FILE -- In this March 9, 2009 file photo, freeway traffic slows to a crawl along I-5 northbound near Everett, Wash. Many of the chemicals spread on highways to help winter drivers can damage the environment. Researchers at Washington State University are working on environmentally friendly ways that use less salt to reduce snow and ice on roads. (AP Photo/The Herald, Kevin Nortz, File)

FILE -- In this March 9, 2009 file photo, freeway traffic slows to a crawl along I-5 northbound near Everett, Wash. Many of the chemicals spread on highways to help winter drivers can damage the environment.
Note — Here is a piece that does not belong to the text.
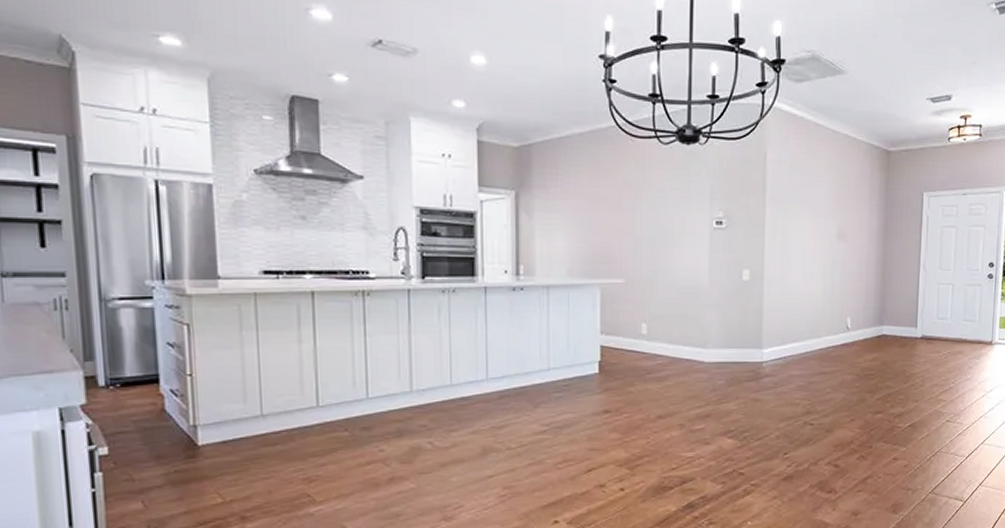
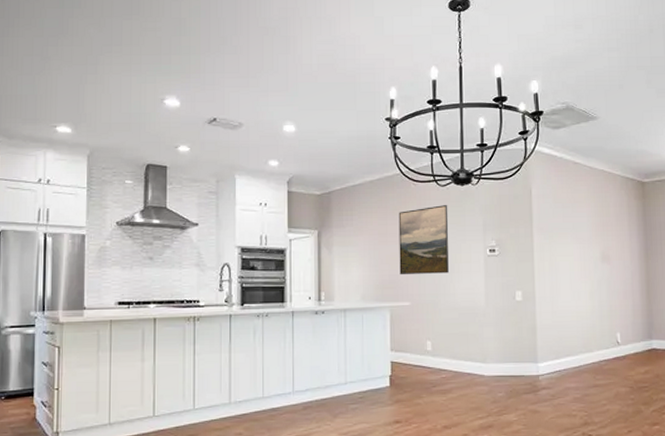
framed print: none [612,167,671,247] -> present [398,205,449,274]

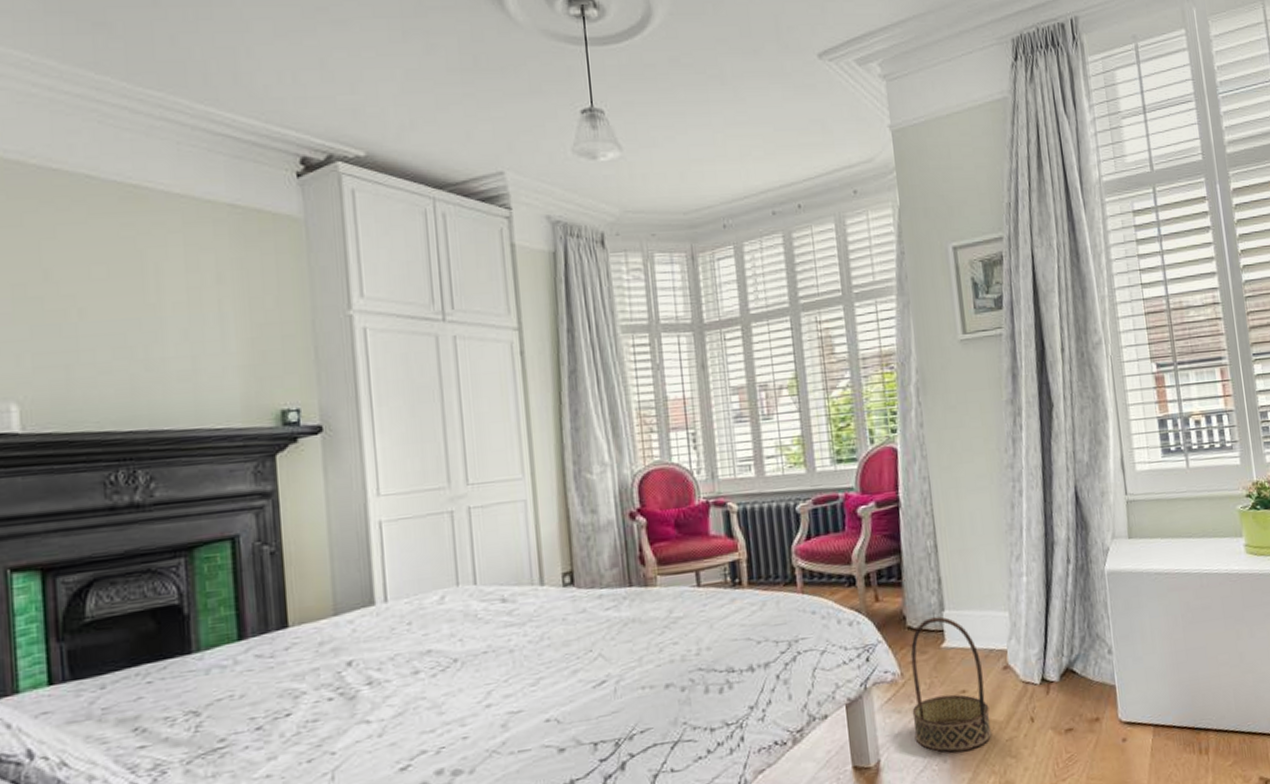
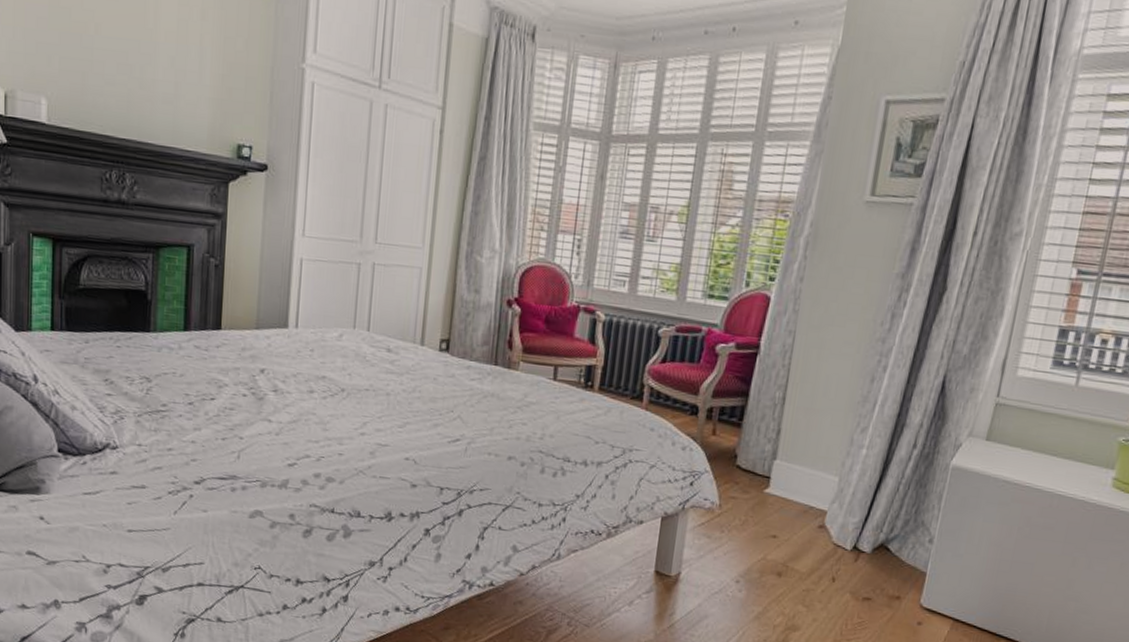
basket: present [910,616,992,753] -> none [717,462,799,589]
Researchers at Washington State University are working on environmentally friendly ways that use less salt to reduce snow and ice on roads. (AP Photo/The Herald, Kevin Nortz, File)

WSU studies green winter road technology

  • By NICHOLAS K. GERANIOS
  • Monday, December 29, 2014 12:00am
  • News

SPOKANE, Wash. — Researchers at Washington State University are working on environmentally friendly ways that use less salt to reduce snow and ice on roads.

Their work comes amid growing concerns about the impact of salt and chemical deicers on the environment, said Xianming Shi, WSU associate professor in civil and environmental engineering.

“We are kind of salt addicted … as it’s been so cheap and convenient for the last 50 years,” said Shi, who is assistant director of the new Center for Environmentally Sustainable Transportation in Cold Climates.

It studies cold climate road ecology, a field of study which includes green snow and ice control. Funded by the U.S. Department of Transportation, the center is a collaborative effort between WSU, the University of Alaska-Fairbanks and Montana State University.

Roadways made slippery by snow and ice are a big problem in the northern United States. According to The Salt Institute in Alexandria, Virginia, about 17 million tons of deicing salt is applied to roadways in the U.S. each year.

Every winter, more than 116,000 Americans are injured and some 1,300 are killed as a result of pavement that is covered in snow, slush or ice, according to the institute. Road salt reduces crashes by 88 to 93 percent, the institute said.

Morton Satin of The Salt Institute said salt will continue to be spread on roads for a long time.

The institute has worked for years on developing methods to reduce the amount of road salt that gets into the environment, Satin said.

The science of clearing snow and ice off roads is very complex, said Ron Wright, who works for the Idaho Transportation Department

Issues include the temperature at which various products will work, the damage various chemicals cause to vehicles and roadways and the impacts on the environment. Deicing chemicals also need to have a long shelf life so they can be stockpiled, he said.

“The sodium chloride rock salt has been a long established, well-utilized, functional tool,” said Wright, a member of the Pacific Northwest Snowfighters, an association of state transportation agencies dedicated to ensuring the safety of winter roads by evaluating different products.

It includes the states of Idaho, Washington, Oregon, Montana and Colorado.

The U.S. spends $2.3 billion each year to remove highway snow and ice, plus another $5 billion to mitigate the hidden costs associated with the process, Shi said. Hidden costs include long-term impacts of salt, sand and chemical deicers on the environment, roads and vehicles.

In Washington state, for example, road crews apply roughly four tons of salt per lane mile per winter season, Shi said.

“With a four-lane highway, you have 16 tons of salt per year in that one mile segment,” he said. “In 50 years, that’s about 800 tons of salt in that one mile – and 99 percent of it stays in the environment. It doesn’t degrade.”

Shi’s research has led to advances like the smart snowplow, which comes loaded with sensors and is already being integrated into winter fleets.

“Ordinary snowplows have at least one sensor to measure pavement temperature,” he said. “Smart snowplows not only read temperature, but also residual salt from previous applications, the presence of ice and the amount of friction on the road. All of these readings help operators apply less salt.”

At Washington State, Shi’s passion is cooking up green deicers.

“There is a lot of talk about beet and tomato juice deicers that are meant to be less corrosive to vehicles, guard rails, steel bridges and concrete pavement,” Shi said. “They help, but there is still plenty of room for improvement.”

Shi has developed an ice-melt composed of leftover barley residue from vodka distilleries.

However, most of the green products on the market are blended with chlorides before they are used, Shi said.

He is also testing new types of concrete. Deicer-resistant concrete, for instance, doesn’t break down as quickly in the presence of salt and chemicals, he said. For ice-free concrete, Shi adds tiny particles that prevent the pavement from bonding with ice.

“Our ultimate goal is to apply the best amount of salt, sand or deicers at the right location at the right time,” Shi said.